"The Misfits"

Wednesday, September 9, 2009

"I Am Not My Hair"


Written by: luminoUS, Editor at Large

“Look, girl! She got that good hair! It’s all curly and stuff…” “Your hair is just nappy! I hate trying to comb your hair… You need it pressed or a relaxer!” I’ve heard both of these phrases one too many times during my childhood and even still today as an adult. What eXactly deems one’s hair as “good” or “bad”? Does good hair obey rules? Does bad hair stay out all hours of the night and wreck havoc on society? Too many times people place connotations upon hair that it could never live up to.

Being spoon fed images of beauty by the hands of Lady Liberty and the children of her nation, African Americans have been groomed to believe that the “s” curl pattern of their locs is no less than horrid. Our hair was deemed down right dreadful during the days of slavery by the Europeans who forced us to inhabit the foreign shores of this once distant land simply because it was different from their thin, flowing tresses. Unbeknownst to them, our hair was our crowning glory and protection against the heat and other elements indigenous to Mother Africa. Thick like lambs wool and coiled into a perfect “s” shape, our hair cushioned and insulated our crowns from the heat of the sun. But, when in Rome, many tend to do as the Romans, and before long we as a people began to take on the ideology that straight, thin hair was the only form of beauty when speaking in the realm of cosmetology.

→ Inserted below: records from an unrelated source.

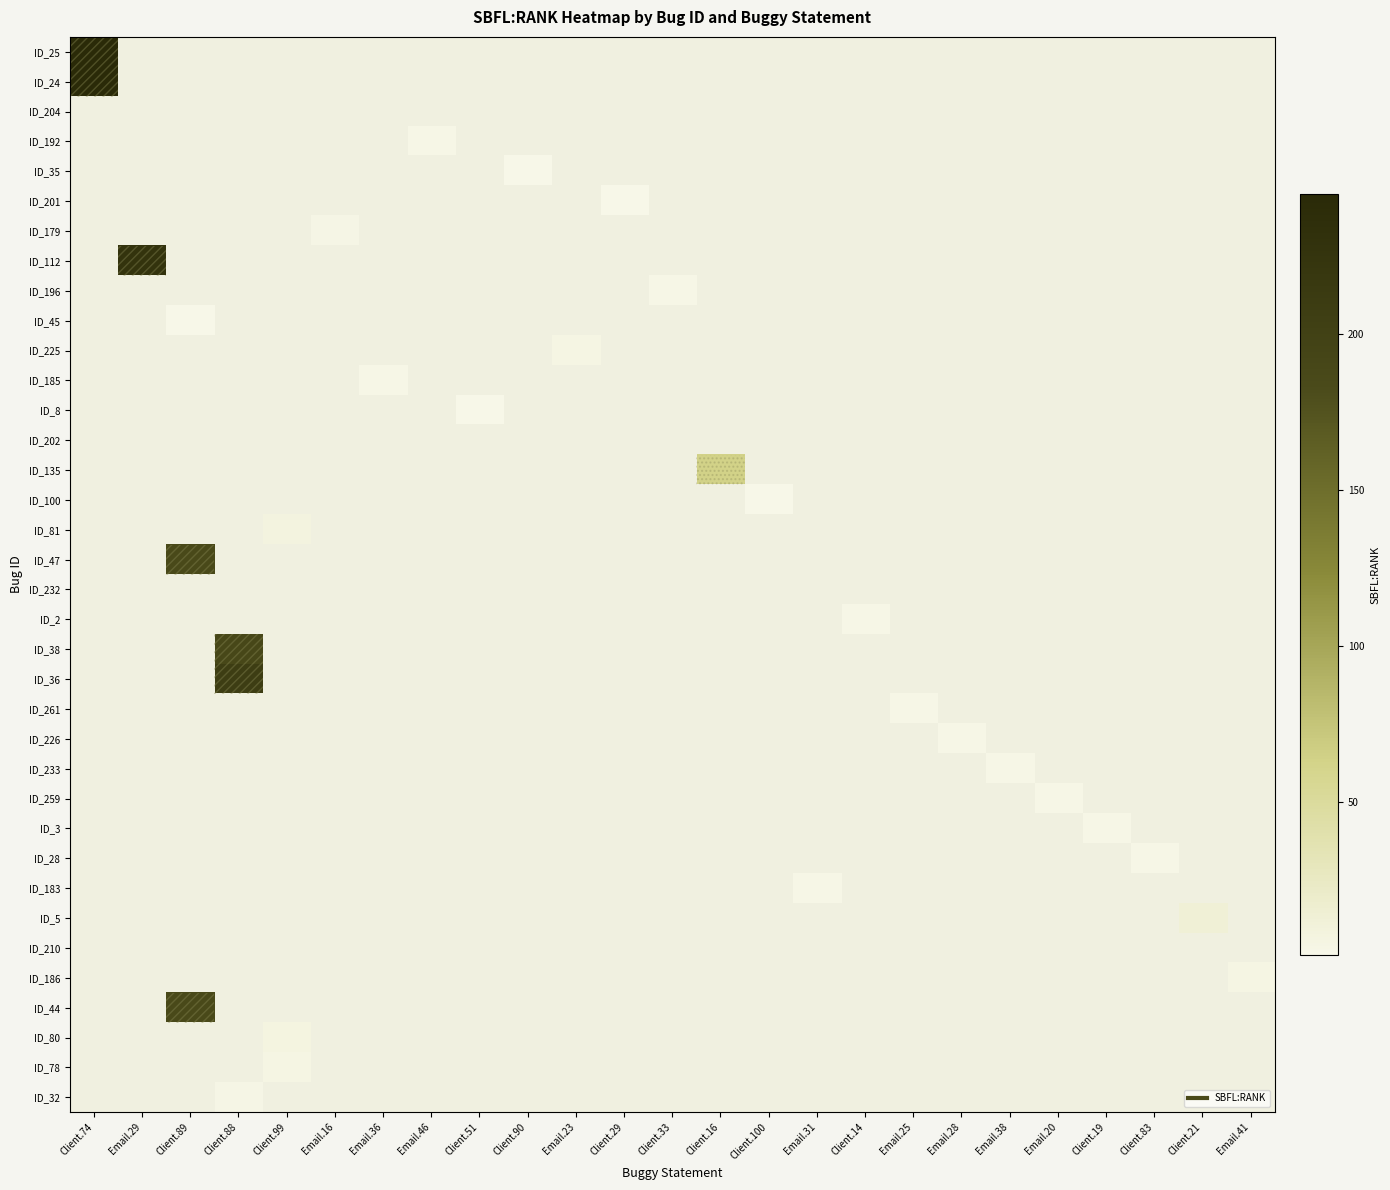

At how many categories does at least one series exceed 99?

4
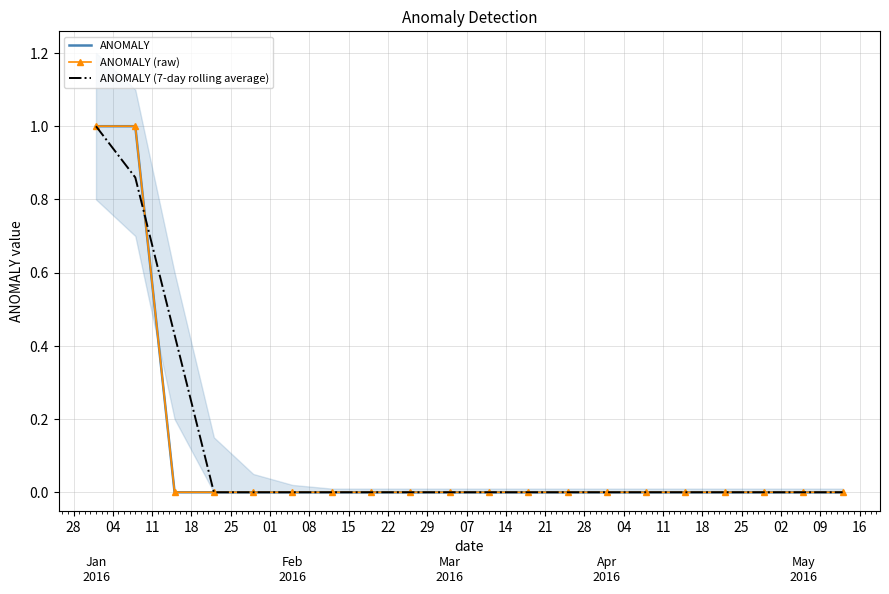

Reading left to right, transcribe all the data shown in this chart.

ANOMALY: 1.0	1.0	0.0	0.0	0.0	0.0	0.0	0.0	0.0	0.0	0.0	0.0	0.0	0.0	0.0	0.0	0.0	0.0	0.0	0.0
ANOMALY (raw): 1.0	1.0	0.0	0.0	0.0	0.0	0.0	0.0	0.0	0.0	0.0	0.0	0.0	0.0	0.0	0.0	0.0	0.0	0.0	0.0
ANOMALY (7-day rolling average): 1.0	0.9	0.4	0.0	0.0	0.0	0.0	0.0	0.0	0.0	0.0	0.0	0.0	0.0	0.0	0.0	0.0	0.0	0.0	0.0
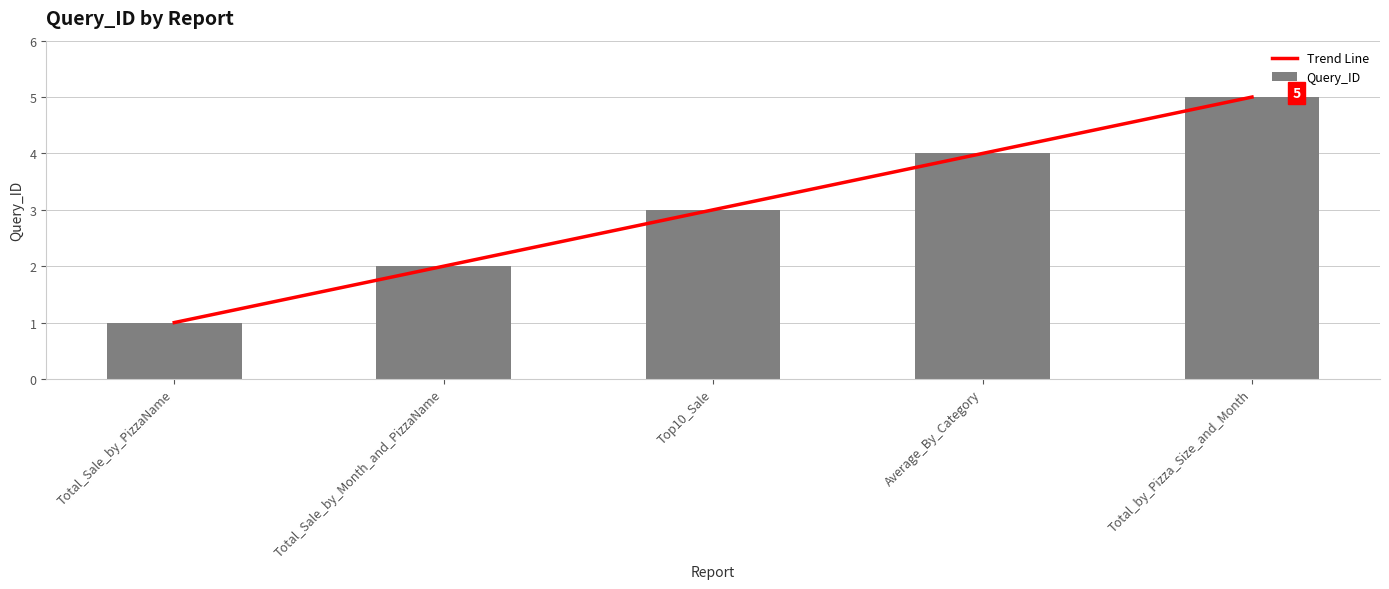

What is the label of the 1st bar from the left?

Total_Sale_by_PizzaName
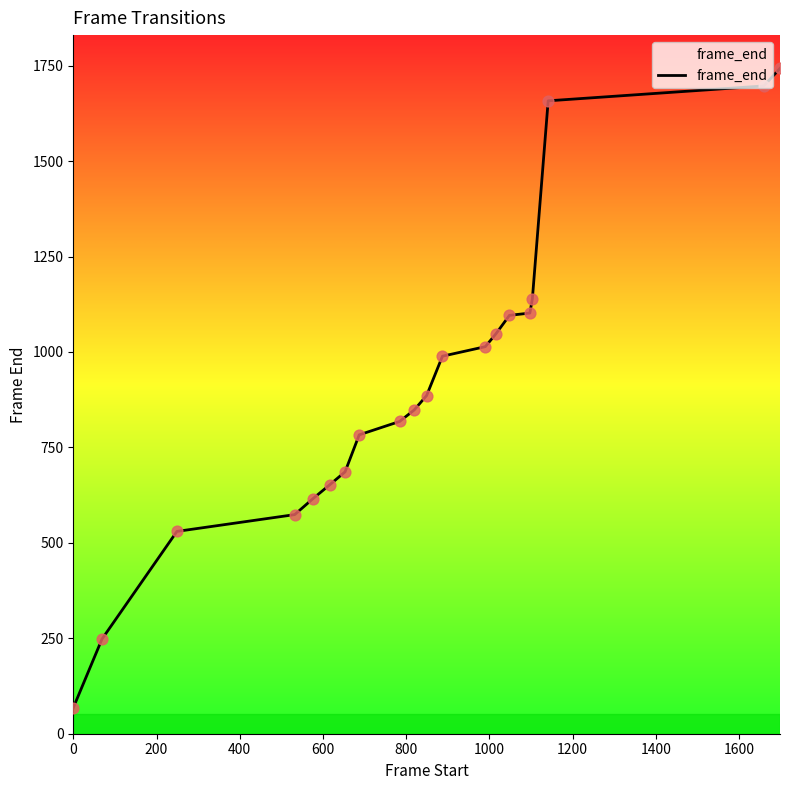

What is the smallest value displayed?

68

I was forced to sit in front of the hot stove every Saturday evening. Whose turn was first or last did not matter because the procedure was always the same. Grandma would sit upon her stool with a slab of Blue Magic grease upon the back of her hand. She would part the hair, apply grease to the scalp, then remove the hot comb from whichever eye of the stove that it rested upon and dead press your hair until it was silky and flowing. Once she was finished, she would roll your hair with sponge rollers or pieces of a brown paper bag and come Sunday morning, we would all have a head full of curly, bouncy hair.